“Then the kingdom of heaven will be like ten virgins who took their lamps and went to meet the bridegroom. 2 Five of them were foolish, and five were wise. 3 For when the foolish took their lamps, they took no oil with them, 4 but the wise took flasks of oil with their lamps. 5 As the bridegroom was delayed, they all became drowsy and slept. 6 But at midnight there was a cry, ‘Here is the bridegroom! Come out to meet him.’ 7 Then all those virgins rose and trimmed their lamps. 8 And the foolish said to the wise, ‘Give us some of your oil, for our lamps are going out.’ 9 But the wise answered, saying, ‘Since there will not be enough for us and for you, go rather to the dealers and buy for yourselves.’ 10 And while they were going to buy, the bridegroom came, and those who were ready went in with him to the marriage feast, and the door was shut. 11 Afterward the other virgins came also, saying, ‘Lord, lord, open to us.’ 12 But he answered, ‘Truly, I say to you, I do not know you.’ 13 Watch therefore, for you know neither the day nor the hour.”

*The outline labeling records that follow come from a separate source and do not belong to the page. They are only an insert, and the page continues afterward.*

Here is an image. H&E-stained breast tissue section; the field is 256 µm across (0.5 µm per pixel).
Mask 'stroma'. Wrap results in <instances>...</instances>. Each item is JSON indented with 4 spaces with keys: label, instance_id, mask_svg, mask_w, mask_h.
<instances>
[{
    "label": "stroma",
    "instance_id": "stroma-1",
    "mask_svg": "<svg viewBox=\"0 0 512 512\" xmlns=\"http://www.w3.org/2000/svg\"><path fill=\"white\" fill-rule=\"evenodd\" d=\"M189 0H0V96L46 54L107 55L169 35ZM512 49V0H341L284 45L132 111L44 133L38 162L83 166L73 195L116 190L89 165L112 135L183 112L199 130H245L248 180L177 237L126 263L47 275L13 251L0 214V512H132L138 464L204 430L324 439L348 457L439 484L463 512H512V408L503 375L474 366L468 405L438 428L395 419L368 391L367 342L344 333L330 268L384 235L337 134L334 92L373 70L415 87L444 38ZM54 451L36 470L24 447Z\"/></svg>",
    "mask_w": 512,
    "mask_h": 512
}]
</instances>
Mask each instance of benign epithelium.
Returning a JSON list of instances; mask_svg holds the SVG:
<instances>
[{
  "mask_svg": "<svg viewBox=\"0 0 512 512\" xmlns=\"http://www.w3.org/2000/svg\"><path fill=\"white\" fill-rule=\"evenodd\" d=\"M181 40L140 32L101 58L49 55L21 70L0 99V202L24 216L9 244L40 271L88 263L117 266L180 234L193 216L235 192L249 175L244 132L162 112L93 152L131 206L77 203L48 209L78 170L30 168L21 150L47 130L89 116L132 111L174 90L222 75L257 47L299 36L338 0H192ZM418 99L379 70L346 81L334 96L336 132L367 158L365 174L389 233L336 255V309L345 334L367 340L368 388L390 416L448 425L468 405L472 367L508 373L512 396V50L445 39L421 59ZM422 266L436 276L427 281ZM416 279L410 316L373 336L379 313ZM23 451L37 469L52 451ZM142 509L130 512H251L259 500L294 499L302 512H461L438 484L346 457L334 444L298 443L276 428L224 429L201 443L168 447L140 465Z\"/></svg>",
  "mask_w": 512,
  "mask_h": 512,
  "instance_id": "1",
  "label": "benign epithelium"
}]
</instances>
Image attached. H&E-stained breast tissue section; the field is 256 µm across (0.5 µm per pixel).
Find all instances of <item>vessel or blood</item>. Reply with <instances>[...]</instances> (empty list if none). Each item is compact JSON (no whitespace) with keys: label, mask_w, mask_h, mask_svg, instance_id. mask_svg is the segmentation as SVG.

This parable can be confusing if we try to attach specific meaning to each component (lanterns, oil, trimming the lamps, oil sellers, etc.). While it was common in medieval theology to spiritualize every single aspect of a parable (see Augustine’s interpretation of the Good Samaritan parable), parables generally teach one overarching truth and should be understood that way. We’re not called to ferret out the allegorical meaning of each component. There are times when, because of context or other teachings in scripture, symbolic meaning can be assigned. For example, I believe we’re safe in saying the “bridegroom” in this parable is Christ. There are also times when scripture tells us what the components mean as we see in Matthew 13 when Jesus explains the parables of the sower and the wheat and the tares. But, beyond that, we should not speculate.
The key to understanding this parable is its context. Matthew includes this teaching immediately after Jesus’ teaching on the end of the age in Matthew 24. The parable is a warning to be prepared for the coming of Christ.
The foolish virgins thought they were ready. However, the unexpected return of the bridegroom exposed them as frauds – and it was too late for them. The response of the bridegroom to their pleas in verse 12 is almost identical to Jesus’ words in Matthew 7:23:
“And then will I declare to them, ‘I never knew you; depart from me, you workers of lawlessness.’”
We know not the day and the hour. Therefore, we should make our calling and election sure so that when that day comes we will receive a rich welcome into the “eternal kingdom of our Lord and Savior Jesus Christ.” (II Peter 1:10-11)
Are you ready for the coming of the Lord?